### GOAL OF THE EXERCISE:
Extract each line holding the word "center" from the entries.

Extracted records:
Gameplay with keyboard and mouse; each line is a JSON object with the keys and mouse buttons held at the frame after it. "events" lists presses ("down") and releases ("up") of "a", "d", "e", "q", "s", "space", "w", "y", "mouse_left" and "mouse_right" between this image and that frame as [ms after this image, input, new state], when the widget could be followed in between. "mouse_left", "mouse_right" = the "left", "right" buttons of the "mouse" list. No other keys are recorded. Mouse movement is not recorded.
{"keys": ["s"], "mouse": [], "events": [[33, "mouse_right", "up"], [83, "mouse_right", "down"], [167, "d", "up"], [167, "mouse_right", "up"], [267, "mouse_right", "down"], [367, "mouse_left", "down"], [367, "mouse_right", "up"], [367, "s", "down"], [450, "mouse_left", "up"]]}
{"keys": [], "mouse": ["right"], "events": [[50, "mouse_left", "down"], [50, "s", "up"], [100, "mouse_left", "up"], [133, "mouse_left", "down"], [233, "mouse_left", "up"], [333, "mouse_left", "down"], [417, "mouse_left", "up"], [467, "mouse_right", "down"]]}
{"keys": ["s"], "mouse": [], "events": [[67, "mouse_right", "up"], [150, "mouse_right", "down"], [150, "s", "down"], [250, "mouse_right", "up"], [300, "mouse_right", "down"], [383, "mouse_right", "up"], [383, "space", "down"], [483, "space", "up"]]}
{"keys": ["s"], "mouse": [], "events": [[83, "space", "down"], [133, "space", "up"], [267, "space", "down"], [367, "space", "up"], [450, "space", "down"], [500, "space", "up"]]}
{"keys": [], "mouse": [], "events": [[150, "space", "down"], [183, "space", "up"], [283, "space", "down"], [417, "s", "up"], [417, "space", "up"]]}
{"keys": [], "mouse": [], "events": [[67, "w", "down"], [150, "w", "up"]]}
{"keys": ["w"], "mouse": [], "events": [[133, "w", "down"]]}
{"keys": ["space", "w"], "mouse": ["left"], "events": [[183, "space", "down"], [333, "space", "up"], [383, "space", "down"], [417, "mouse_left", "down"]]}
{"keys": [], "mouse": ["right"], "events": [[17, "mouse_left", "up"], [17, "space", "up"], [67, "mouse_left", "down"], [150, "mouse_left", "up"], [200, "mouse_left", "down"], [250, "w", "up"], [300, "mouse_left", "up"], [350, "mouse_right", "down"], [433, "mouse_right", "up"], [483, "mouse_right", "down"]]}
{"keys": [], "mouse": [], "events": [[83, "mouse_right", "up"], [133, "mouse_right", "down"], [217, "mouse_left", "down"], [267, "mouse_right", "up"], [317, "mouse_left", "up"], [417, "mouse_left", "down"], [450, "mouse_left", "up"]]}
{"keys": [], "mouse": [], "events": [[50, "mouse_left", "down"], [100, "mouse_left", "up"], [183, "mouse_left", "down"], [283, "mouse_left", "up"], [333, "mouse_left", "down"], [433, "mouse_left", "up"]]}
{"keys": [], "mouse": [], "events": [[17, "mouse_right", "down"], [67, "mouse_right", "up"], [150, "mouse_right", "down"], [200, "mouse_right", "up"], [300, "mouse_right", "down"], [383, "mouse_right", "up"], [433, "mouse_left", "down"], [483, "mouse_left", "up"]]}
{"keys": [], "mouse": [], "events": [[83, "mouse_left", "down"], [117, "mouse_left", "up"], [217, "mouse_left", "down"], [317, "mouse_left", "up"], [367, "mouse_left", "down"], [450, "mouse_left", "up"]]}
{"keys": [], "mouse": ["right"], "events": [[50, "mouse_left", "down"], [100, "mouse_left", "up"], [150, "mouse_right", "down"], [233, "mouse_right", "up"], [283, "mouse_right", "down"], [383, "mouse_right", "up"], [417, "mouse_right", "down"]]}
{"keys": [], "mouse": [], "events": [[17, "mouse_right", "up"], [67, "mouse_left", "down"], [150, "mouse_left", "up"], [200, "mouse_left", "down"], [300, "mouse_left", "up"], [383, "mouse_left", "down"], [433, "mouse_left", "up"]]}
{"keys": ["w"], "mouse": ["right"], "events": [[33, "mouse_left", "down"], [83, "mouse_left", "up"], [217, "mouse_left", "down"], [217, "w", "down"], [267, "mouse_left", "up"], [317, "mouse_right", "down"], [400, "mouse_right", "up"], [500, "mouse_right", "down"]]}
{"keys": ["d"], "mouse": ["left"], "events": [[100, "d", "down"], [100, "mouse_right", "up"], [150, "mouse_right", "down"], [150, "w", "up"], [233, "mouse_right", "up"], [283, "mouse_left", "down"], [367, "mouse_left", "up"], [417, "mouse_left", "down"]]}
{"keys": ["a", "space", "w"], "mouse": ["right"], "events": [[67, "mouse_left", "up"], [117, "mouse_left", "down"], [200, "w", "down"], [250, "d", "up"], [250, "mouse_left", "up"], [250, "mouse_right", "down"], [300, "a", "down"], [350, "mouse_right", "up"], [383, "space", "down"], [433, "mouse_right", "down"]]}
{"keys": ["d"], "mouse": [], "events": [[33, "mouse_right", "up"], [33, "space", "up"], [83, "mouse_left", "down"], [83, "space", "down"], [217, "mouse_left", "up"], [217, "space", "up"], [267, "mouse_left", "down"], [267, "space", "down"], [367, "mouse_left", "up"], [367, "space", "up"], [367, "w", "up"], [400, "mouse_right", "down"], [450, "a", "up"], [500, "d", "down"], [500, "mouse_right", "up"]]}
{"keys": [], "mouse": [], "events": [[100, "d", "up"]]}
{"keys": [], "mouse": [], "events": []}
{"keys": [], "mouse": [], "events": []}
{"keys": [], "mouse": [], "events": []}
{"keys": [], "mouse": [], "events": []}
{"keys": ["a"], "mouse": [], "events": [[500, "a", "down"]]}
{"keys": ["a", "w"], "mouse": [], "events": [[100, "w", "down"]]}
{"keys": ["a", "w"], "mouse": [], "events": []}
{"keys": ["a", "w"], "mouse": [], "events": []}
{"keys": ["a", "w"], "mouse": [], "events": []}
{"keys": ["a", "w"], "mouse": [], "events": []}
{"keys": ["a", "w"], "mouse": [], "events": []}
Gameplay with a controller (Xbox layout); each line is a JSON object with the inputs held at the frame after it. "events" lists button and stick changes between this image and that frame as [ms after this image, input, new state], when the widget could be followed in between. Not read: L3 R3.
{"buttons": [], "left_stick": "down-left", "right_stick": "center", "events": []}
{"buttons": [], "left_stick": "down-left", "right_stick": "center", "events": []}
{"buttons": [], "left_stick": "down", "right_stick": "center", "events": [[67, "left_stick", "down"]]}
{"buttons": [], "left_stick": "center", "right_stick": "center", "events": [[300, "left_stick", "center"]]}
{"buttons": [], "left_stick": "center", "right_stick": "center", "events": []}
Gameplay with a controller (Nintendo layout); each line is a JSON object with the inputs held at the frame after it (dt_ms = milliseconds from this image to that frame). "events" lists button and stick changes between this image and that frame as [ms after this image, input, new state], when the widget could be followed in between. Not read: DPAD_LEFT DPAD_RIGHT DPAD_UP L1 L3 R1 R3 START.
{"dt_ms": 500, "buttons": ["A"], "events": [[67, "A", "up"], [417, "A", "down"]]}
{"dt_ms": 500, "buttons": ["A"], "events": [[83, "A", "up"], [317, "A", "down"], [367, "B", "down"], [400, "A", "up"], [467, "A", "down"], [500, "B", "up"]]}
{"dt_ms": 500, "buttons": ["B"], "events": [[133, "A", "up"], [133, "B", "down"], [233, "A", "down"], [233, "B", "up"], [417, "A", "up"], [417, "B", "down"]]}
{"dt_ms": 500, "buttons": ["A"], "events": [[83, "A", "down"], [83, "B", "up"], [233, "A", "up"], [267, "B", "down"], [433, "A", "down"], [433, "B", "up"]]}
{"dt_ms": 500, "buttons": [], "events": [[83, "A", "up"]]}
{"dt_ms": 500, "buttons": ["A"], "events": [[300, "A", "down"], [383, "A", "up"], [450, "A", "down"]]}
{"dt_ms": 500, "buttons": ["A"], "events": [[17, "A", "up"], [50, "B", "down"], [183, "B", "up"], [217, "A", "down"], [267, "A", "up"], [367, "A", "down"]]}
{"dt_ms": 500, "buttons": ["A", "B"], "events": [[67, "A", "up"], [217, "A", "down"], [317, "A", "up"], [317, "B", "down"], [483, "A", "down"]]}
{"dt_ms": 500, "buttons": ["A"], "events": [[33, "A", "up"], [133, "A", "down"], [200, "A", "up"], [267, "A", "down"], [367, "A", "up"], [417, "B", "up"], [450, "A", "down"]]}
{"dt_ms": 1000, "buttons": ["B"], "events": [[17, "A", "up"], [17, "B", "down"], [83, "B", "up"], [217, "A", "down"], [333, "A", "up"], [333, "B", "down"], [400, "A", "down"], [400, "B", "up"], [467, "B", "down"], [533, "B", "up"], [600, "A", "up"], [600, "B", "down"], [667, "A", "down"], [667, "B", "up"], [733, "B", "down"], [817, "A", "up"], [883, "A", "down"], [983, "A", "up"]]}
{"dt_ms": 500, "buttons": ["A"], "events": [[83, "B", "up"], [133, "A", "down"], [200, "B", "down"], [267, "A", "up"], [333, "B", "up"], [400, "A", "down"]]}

### YOUR SOLUTION:
{"buttons": [], "left_stick": "down-left", "right_stick": "center", "events": []}
{"buttons": [], "left_stick": "down-left", "right_stick": "center", "events": []}
{"buttons": [], "left_stick": "down", "right_stick": "center", "events": [[67, "left_stick", "down"]]}
{"buttons": [], "left_stick": "center", "right_stick": "center", "events": [[300, "left_stick", "center"]]}
{"buttons": [], "left_stick": "center", "right_stick": "center", "events": []}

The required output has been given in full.